Those are the most powerful words that Rey can hear, for it is her fear of herself that weighs her down and causes her so much grief.

At that moment when that woman on Tatooine asked, “Rey who?”

She should’ve proudly said, “Rey Palpatine.”

It would’ve brought her story and her longing for identity, for self-acceptance and for self-love full circle, enhancing Leia’s words, “Do not be afraid of who you are.”

But even at that moment, she’d rather be someone else than who she really is. She’d rather adopt the Skywalker name rather than fulfill the Palpatine’s legacy in a powerful and moving way. So, somewhere deep down, she’s still afraid of the fact that she’s truly a Palpatine, even though her parents, who she claimed were strong and who she seemed to be proud of, were Palpatines, not Skywalkers.

In an instant, she is a pretender again and this will probably come back to bite her in future stories. She hasn’t fully moved on and accepted the truth. And we saw where that got Luke and Leia who also pretended that Vader wasn’t part of their bloodline, their story, and that led to Leia not becoming Chancellor of the New Republic (a detail revealed in the riveting novel Bloodline) and Snoke twisting Ben’s mind as he revealed his uncle Luke’s deceit.

I already wasn’t a fan of the “Rey Skywalker” idea. Now I positively despise it.

What do you think? Do you think it was a beautiful statement that she adopted the Skywalker lineage? Feel free to share your thoughts in the comments below.

I thank you for reading and I hope you have a great day. May the Force be with you, always.

10 thoughts on “Rey’s Final Words Should Have Been Changed”

  1. Hmmm. Ok, the first thing that comes to mind for me is—–suppose 10 more people ask who she is.
    Question: How likely, or unlikely, is it that the person asking has heard of Emporer Palpatine, and know that he was evil?

    And then, even with him dead, if they know that Rey is yet another Palpatine, it could easily strike fear into them and also plots to “overcome” Rey. So-o, why invite trouble? So she says she’s a skywalker. Less fear, less hatred.

    Liked by 2 people

  2. When she was asked Rey who? She should have just said Rey. That would have had a huge impact on who she was, not identifying as a Skywalker or a Palpatine. But the fact she said Skywalker is nice anyway. Skywalker transcends just being associated with Luke and Anakin. It’s come to much more at the end of the saga. I’m surprised you hate it.

    Liked by 1 person

    1. Well, that was after my second viewing. After my third and fourth viewing I’ve discovered the beauty of the film’s storyline, however albeit flawed it is, and when she says Rey Skywalker, I now understand why she did that. Still, I hope she has accepted who she is and that it won’t come back to bite her in the end.

      Liked by 1 person

  3. I could go either way. The fact that Rey hasn’t accepted who she is when she introduces herself isn’t trivial. However, I’ve started embarking on a re-watch of the whole series after my initial recovery from watching Ep9, and a lot of things stand out now.

· · · · ·

→ **PROMPT A**: Copy the entries exactly, from the first one through the line that contains "Flash Storage", with both ends included. Omit the picture markers.

· · · · ·

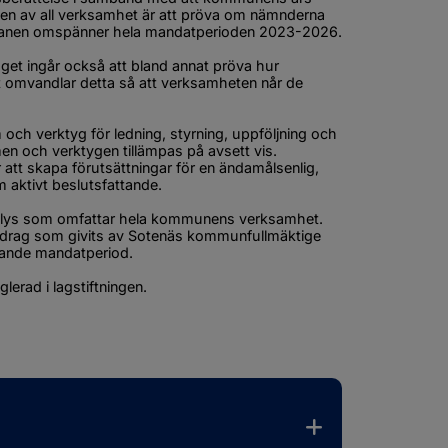
gen av all verksamhet är att pröva om nämnderna 
splanen omspänner hela mandatperioden 2023-2026.
et ingår också att bland annat pröva hur 
t omvandlar detta så att verksam­heten når de 
h verktyg för ledning, styrning, uppföljning och 
men och verktygen tillämpas på avsett vis. 
t skapa förutsättningar för en ändamåls­enlig, 
 aktivt beslutsfattande.
analys som omfattar hela kommunens verksamhet. 
ppdrag som givits av Sotenäs kommunfullmäktige 
arande mandatperiod. 
lerad i lagstiftningen.
ats, öppnas i nytt fönster.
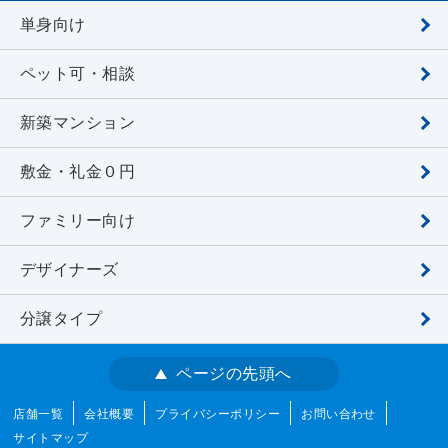
単身向け
ペット可・相談
新築マンション
敷金・礼金０円
ファミリー向け
デザイナーズ
分譲タイプ
ページの先頭へ
店舗一覧
会社概要
プライバシーポリシー
お問い合わせ
サイトマップ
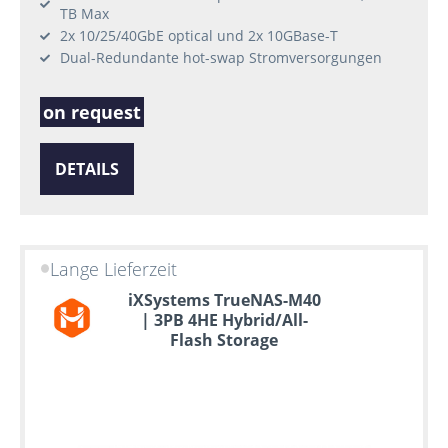
TB Max
2x 10/25/40GbE optical und 2x 10GBase-T
Dual-Redundante hot-swap Stromversorgungen
on request
DETAILS
Lange Lieferzeit
iXSystems TrueNAS-M40
| 3PB 4HE Hybrid/All-
Flash Storage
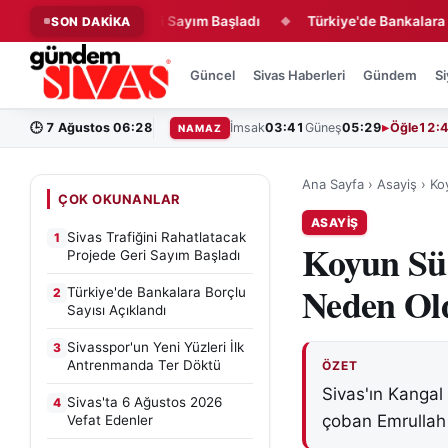
tacak Projede Geri Sayım Başladı
Türkiye'de Bankalara Borçlu S
SON DAKİKA
◆
Güncel
Sivas Haberleri
Gündem
Si
🕒
7 Ağustos 06:28
İmsak
03:41
Güneş
05:29
Öğle
12:
NAMAZ
Ana Sayfa
›
Asayiş
›
Ko
ÇOK OKUNANLAR
ASAYIŞ
Sivas Trafiğini Rahatlatacak
1
Koyun Sü
Projede Geri Sayım Başladı
Neden Old
Türkiye'de Bankalara Borçlu
2
Sayısı Açıklandı
Sivasspor'un Yeni Yüzleri İlk
3
Antrenmanda Ter Döktü
ÖZET
Sivas'ın Kangal
Sivas'ta 6 Ağustos 2026
4
çoban Emrullah 
Vefat Edenler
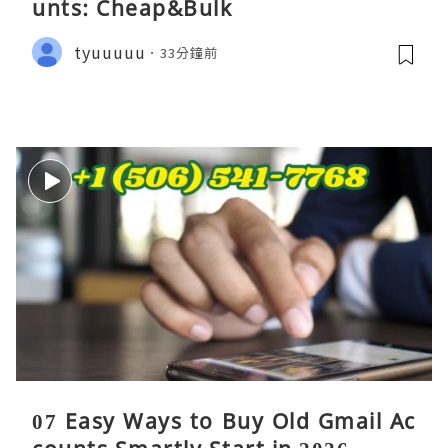
unts: Cheap&Bulk
tyuuuuu
33分鐘前
07 Easy Ways to Buy Old Gmail Ac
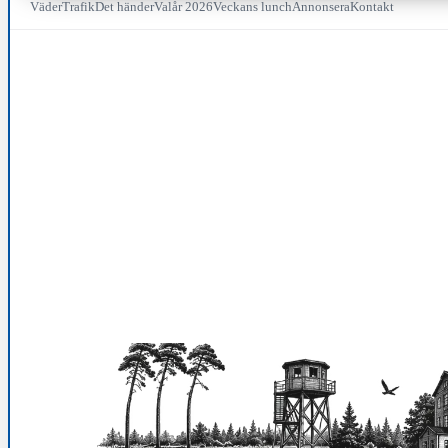
Väder
Trafik
Det händer
Valår 2026
Veckans lunch
Annonsera
Kontakt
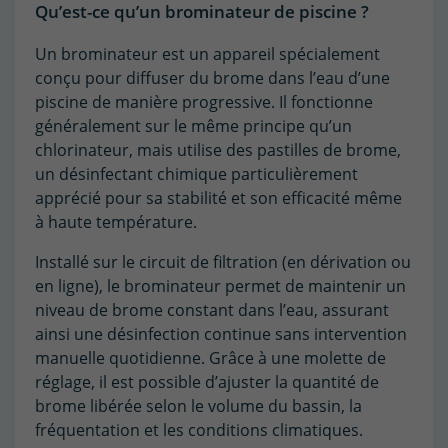
Qu’est-ce qu’un brominateur de piscine ?
Un brominateur est un appareil spécialement
conçu pour diffuser du brome dans l’eau d’une
piscine de manière progressive. Il fonctionne
généralement sur le même principe qu’un
chlorinateur, mais utilise des pastilles de brome,
un désinfectant chimique particulièrement
apprécié pour sa stabilité et son efficacité même
à haute température.
Installé sur le circuit de filtration (en dérivation ou
en ligne), le brominateur permet de maintenir un
niveau de brome constant dans l’eau, assurant
ainsi une désinfection continue sans intervention
manuelle quotidienne. Grâce à une molette de
réglage, il est possible d’ajuster la quantité de
brome libérée selon le volume du bassin, la
fréquentation et les conditions climatiques.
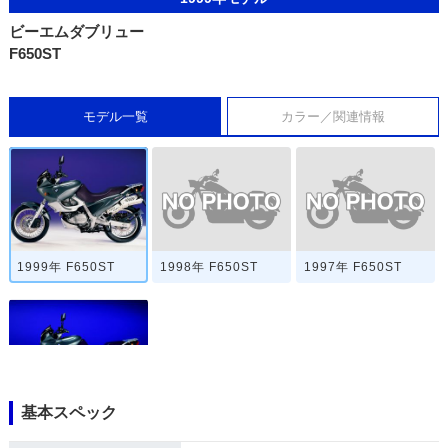
ビーエムダブリュー
F650ST
モデル一覧
カラー／関連情報
1998年 F650ST
1997年 F650ST
1999年 F650ST
基本スペック
1996年 F650ST・
新登場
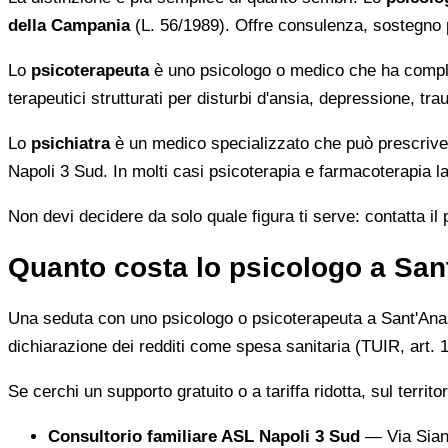
della Campania
(L. 56/1989). Offre consulenza, sostegno ps
Lo
psicoterapeuta
è uno psicologo o medico che ha comple
terapeutici strutturati per disturbi d'ansia, depressione, t
Lo
psichiatra
è un medico specializzato che può prescrivere
Napoli 3 Sud. In molti casi psicoterapia e farmacoterapia la
Non devi decidere da solo quale figura ti serve: contatta il pr
Quanto costa lo psicologo a Sant
Una seduta con uno psicologo o psicoterapeuta a Sant'Ana
dichiarazione dei redditi come spesa sanitaria (TUIR, art. 1
Se cerchi un supporto gratuito o a tariffa ridotta, sul territo
Consultorio familiare ASL Napoli 3 Sud
— Via Siano 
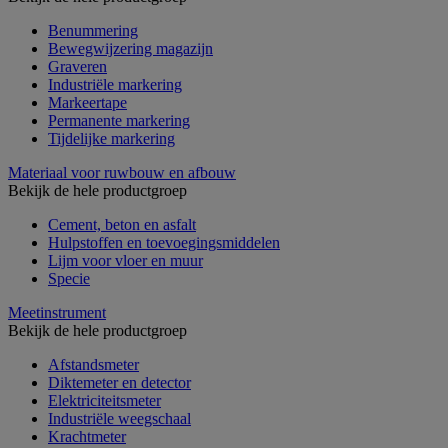
Benummering
Bewegwijzering magazijn
Graveren
Industriële markering
Markeertape
Permanente markering
Tijdelijke markering
Materiaal voor ruwbouw en afbouw
Bekijk de hele productgroep
Cement, beton en asfalt
Hulpstoffen en toevoegingsmiddelen
Lijm voor vloer en muur
Specie
Meetinstrument
Bekijk de hele productgroep
Afstandsmeter
Diktemeter en detector
Elektriciteitsmeter
Industriële weegschaal
Krachtmeter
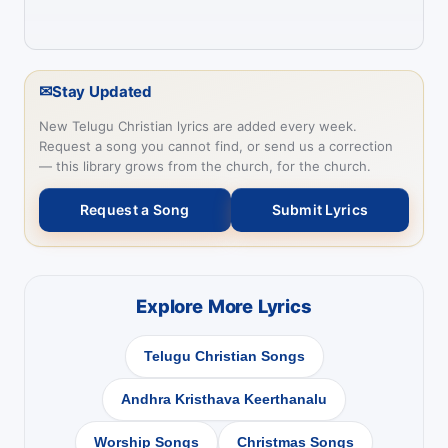
✉
Stay Updated
New Telugu Christian lyrics are added every week.
Request a song you cannot find, or send us a correction
— this library grows from the church, for the church.
Request a Song
Submit Lyrics
Explore More Lyrics
Telugu Christian Songs
Andhra Kristhava Keerthanalu
Worship Songs
Christmas Songs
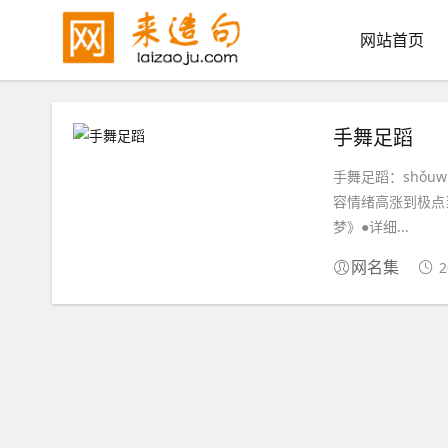
网站首页
手舞足蹈
手舞足蹈：shǒuw
容情绪高涨到极点
梦》●详细...
2
网名集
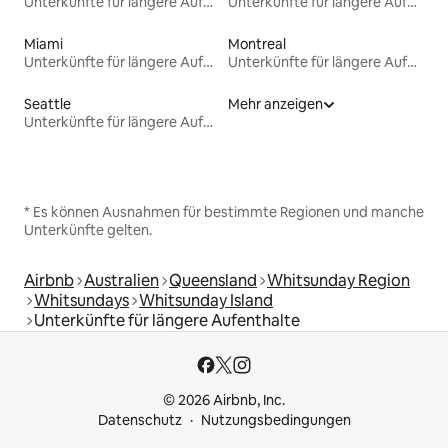
Unterkünfte für längere Aufenthalte
Unterkünfte für längere Aufenthalte
Miami
Montreal
Unterkünfte für längere Aufenthalte
Unterkünfte für längere Aufenthalte
Seattle
Mehr anzeigen
Unterkünfte für längere Aufenthalte
* Es können Ausnahmen für bestimmte Regionen und manche
Unterkünfte gelten.
Airbnb
Australien
Queensland
Whitsunday Region
Whitsundays
Whitsunday Island
Unterkünfte für längere Aufenthalte
© 2026 Airbnb, Inc.
Datenschutz
Nutzungsbedingungen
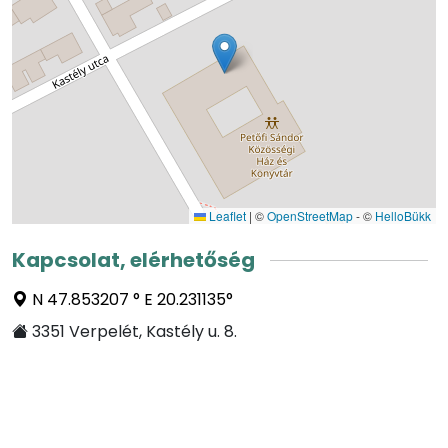
Leaflet
|
©
OpenStreetMap
- ©
HelloBükk
Kapcsolat, elérhetőség
N 47.853207 ° E 20.231135°
3351 Verpelét, Kastély u. 8.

· · · · ·

→ **PROMPT B**: According to the post on Rey's final words, which novel reveals that Leia did not become Chancellor of the New Republic?

→ **EXERCISE RESPONSE A**:
gen av all verksamhet är att pröva om nämnderna 
splanen omspänner hela mandatperioden 2023-2026.
et ingår också att bland annat pröva hur 
t omvandlar detta så att verksam­heten når de 
h verktyg för ledning, styrning, uppföljning och 
men och verktygen tillämpas på avsett vis. 
t skapa förutsättningar för en ändamåls­enlig, 
 aktivt beslutsfattande.
analys som omfattar hela kommunens verksamhet. 
ppdrag som givits av Sotenäs kommunfullmäktige 
arande mandatperiod. 
lerad i lagstiftningen.
ats, öppnas i nytt fönster.
単身向け
ペット可・相談
新築マンション
敷金・礼金０円
ファミリー向け
デザイナーズ
分譲タイプ
ページの先頭へ
店舗一覧
会社概要
プライバシーポリシー
お問い合わせ
サイトマップ
TB Max
2x 10/25/40GbE optical und 2x 10GBase-T
Dual-Redundante hot-swap Stromversorgungen
on request
DETAILS
Lange Lieferzeit
iXSystems TrueNAS-M40
| 3PB 4HE Hybrid/All-
Flash Storage

→ **EXERCISE RESPONSE B**: Bloodline